There were no flesh tones. Henry Sassoon had the grayest skin Cal had ever seen. It was dusky, almost like slate. A plastic tube snaked from an oxygen generator to nasal prongs. Cal knew he was seventy-two, but his illness saddled him with the appearance of a much older man. Whether he was self-conscious of baldness or simply cold, he sported a Yankees baseball cap. It looked like he had been hastily dressed because his trouser fly was wide open and Gail, noticing this, went over and gave the zipper a tug while pecking him on the cheek.
‘Henry, this is Professor Calvin Donovan of Harvard.’
It took some effort for him to say, ‘How are you?’
‘I’m good, Mr Sassoon. Please call me Cal.’
‘Then you should call me Henry,’ was the breathy response.
Cal followed Gail’s su
it by sitting opposite Henry. She told her husband that the conversation at the bank had been so interesting she felt he needed to be personally informed right away.
‘All right,’ Henry wheezed.
She asked Cal to summarize the history of the loan for her husband, what was known about it, and what was unknown. When Cal was done Henry asked the same question his wife had asked earlier.
He labored at it haltingly, fighting breathlessness. ‘Why – does Pope Celestine – want to bankrupt the Vatican – to pay back some Jewish bankers – on a loan they didn’t even know – they were owed? It’s wacky.’
‘It is on the unusual side,’ Cal said. ‘I’ll tell you what I told your cousin but I have to ask you as I asked him, that this conversation be kept confidential.’
With a wave of a hand, Henry assented.
‘If we’re able to find the contract, assuming it’s signed by both sides and valid, the pope has instructed me to tell you that he wants to satisfy the obligation to the full amount due, principal plus interest. However, he does not wish to make the payment to your bank.
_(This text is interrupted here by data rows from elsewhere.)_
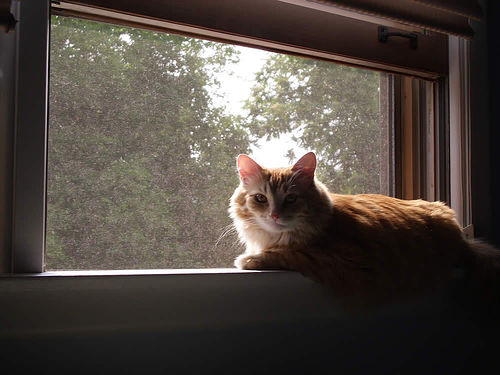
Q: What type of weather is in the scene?
A: It is clear.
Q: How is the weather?
A: It is clear.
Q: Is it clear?
A: Yes, it is clear.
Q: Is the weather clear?
A: Yes, it is clear.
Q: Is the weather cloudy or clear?
A: It is clear.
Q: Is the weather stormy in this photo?
A: No, it is clear.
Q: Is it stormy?
A: No, it is clear.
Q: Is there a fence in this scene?
A: No, there are no fences.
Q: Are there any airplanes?
A: No, there are no airplanes.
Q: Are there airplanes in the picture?
A: No, there are no airplanes.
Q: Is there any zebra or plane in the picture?
A: No, there are no airplanes or zebras.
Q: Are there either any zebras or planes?
A: No, there are no planes or zebras.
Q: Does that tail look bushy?
A: Yes, the tail is bushy.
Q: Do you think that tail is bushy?
A: Yes, the tail is bushy.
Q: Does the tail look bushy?
A: Yes, the tail is bushy.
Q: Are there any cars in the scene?
A: No, there are no cars.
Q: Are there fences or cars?
A: No, there are no cars or fences.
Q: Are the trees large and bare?
A: No, the trees are large but leafy.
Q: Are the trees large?
A: Yes, the trees are large.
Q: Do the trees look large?
A: Yes, the trees are large.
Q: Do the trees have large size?
A: Yes, the trees are large.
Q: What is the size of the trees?
A: The trees are large.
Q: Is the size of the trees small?
A: No, the trees are large.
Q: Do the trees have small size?
A: No, the trees are large.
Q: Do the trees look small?
A: No, the trees are large.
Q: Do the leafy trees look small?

He wants to pay it to a charitable foundation, perhaps under some kind of joint management between the Vatican and the Sassoon family – details to be hammered out, of course – for the benefit of the poor and needy of the world.’
Henry’s eyelids fluttered. ‘Only for Catholics?’
‘The pope believes the foundation should be inter-faith,’ Cal said. ‘Again, this is only high-concept at this stage.’
‘Doesn’t that sound wonderful, Henry?’ Gail said. Then turning to Cal, she added, ‘Henry and I have a family foundation, you know.’
‘You told my cousin this? That we were owed – twenty-seven billion?’ Henry asked.
Cal told him he had.
‘And what did he say?’
Cal wasn’t anxious to step into the middle of family affairs and Gail came to the rescue.
‘Oh, you know Marcus,’ she said. ‘He said he had no interest in the idea. If the bank was owed money, the bank should get the money.’
Henry’s sputtering laugh became a cough and the cough a paroxysm that turned him the color of a ripe eggplant. Gail shouted for the nurse who came running with a suction catheter. Cal was asked to wait in the adjoining room while she worked on Henry. Before long, he was called back.